• Work order
From the entries that follow, pick out all lines holding "CCTV".

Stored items
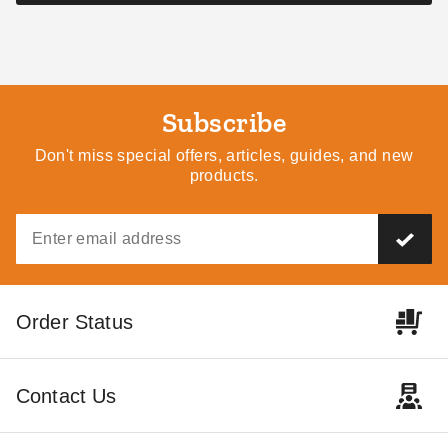
Subscribe
Don't miss special offers, articles, guides, and new
products.
Order Status
Contact Us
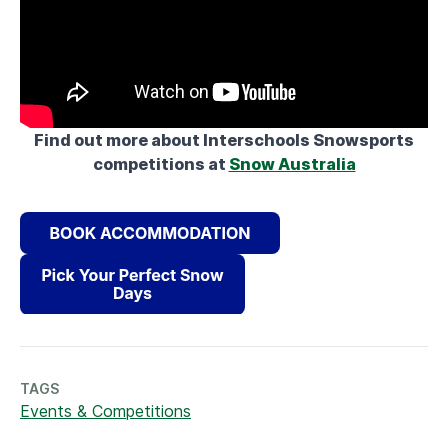
Find out more about Interschools Snowsports
competitions at
Snow Australia
TAGS
Events & Competitions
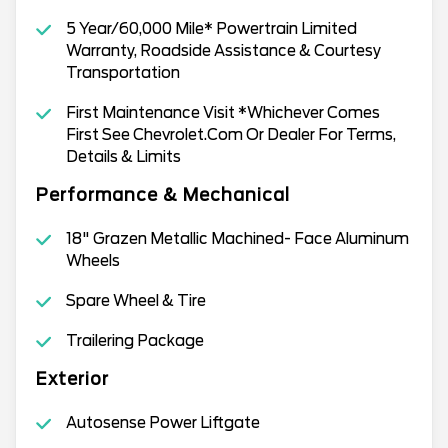
5 Year/60,000 Mile* Powertrain Limited
Warranty, Roadside Assistance & Courtesy
Transportation
First Maintenance Visit *Whichever Comes
First See Chevrolet.Com Or Dealer For Terms,
Details & Limits
Performance & Mechanical
18" Grazen Metallic Machined- Face Aluminum
Wheels
Spare Wheel & Tire
Trailering Package
Exterior
Autosense Power Liftgate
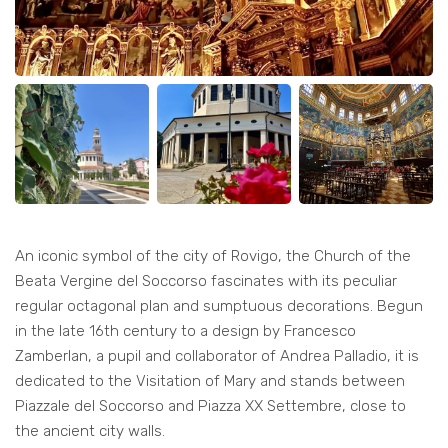
An iconic symbol of the city of Rovigo, the Church of the
Beata Vergine del Soccorso fascinates with its peculiar
regular octagonal plan and sumptuous decorations. Begun
in the late 16th century to a design by Francesco
Zamberlan, a pupil and collaborator of Andrea Palladio, it is
dedicated to the Visitation of Mary and stands between
Piazzale del Soccorso and Piazza XX Settembre, close to
the ancient city walls.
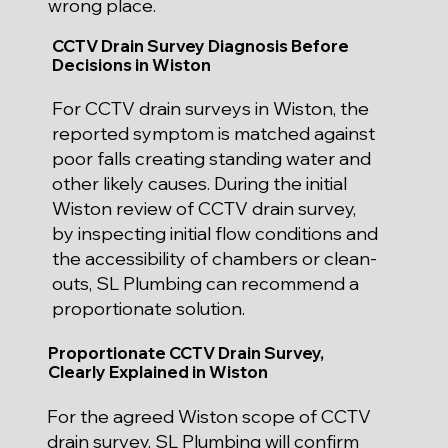
wrong place.
CCTV Drain Survey Diagnosis Before
Decisions in Wiston
For CCTV drain surveys in Wiston, the
reported symptom is matched against
poor falls creating standing water and
other likely causes. During the initial
Wiston review of CCTV drain survey,
by inspecting initial flow conditions and
the accessibility of chambers or clean-
outs, SL Plumbing can recommend a
proportionate solution.
Proportionate CCTV Drain Survey,
Clearly Explained in Wiston
For the agreed Wiston scope of CCTV
drain survey, SL Plumbing will confirm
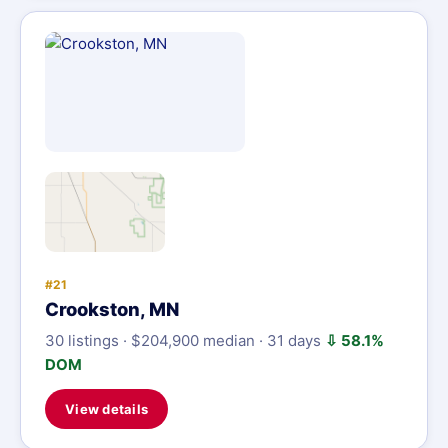
#21
Crookston, MN
30 listings · $204,900 median · 31 days
⇩ 58.1%
DOM
View details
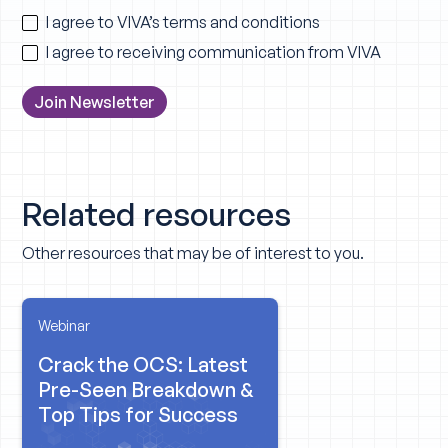
I agree to VIVA’s
terms and conditions
I agree to receiving communication from VIVA
Related resources
Other resources that may be of interest to you.
Webinar
Crack the OCS: Latest
Pre-Seen Breakdown &
Top Tips for Success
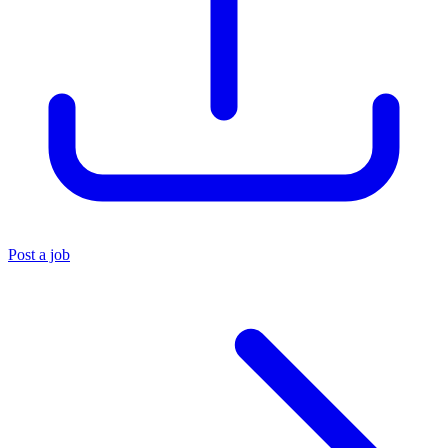
Post a job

• Answer for this exercise
CCTV Drain Survey Diagnosis Before
For CCTV drain surveys in Wiston, the
Wiston review of CCTV drain survey,
Proportionate CCTV Drain Survey,
For the agreed Wiston scope of CCTV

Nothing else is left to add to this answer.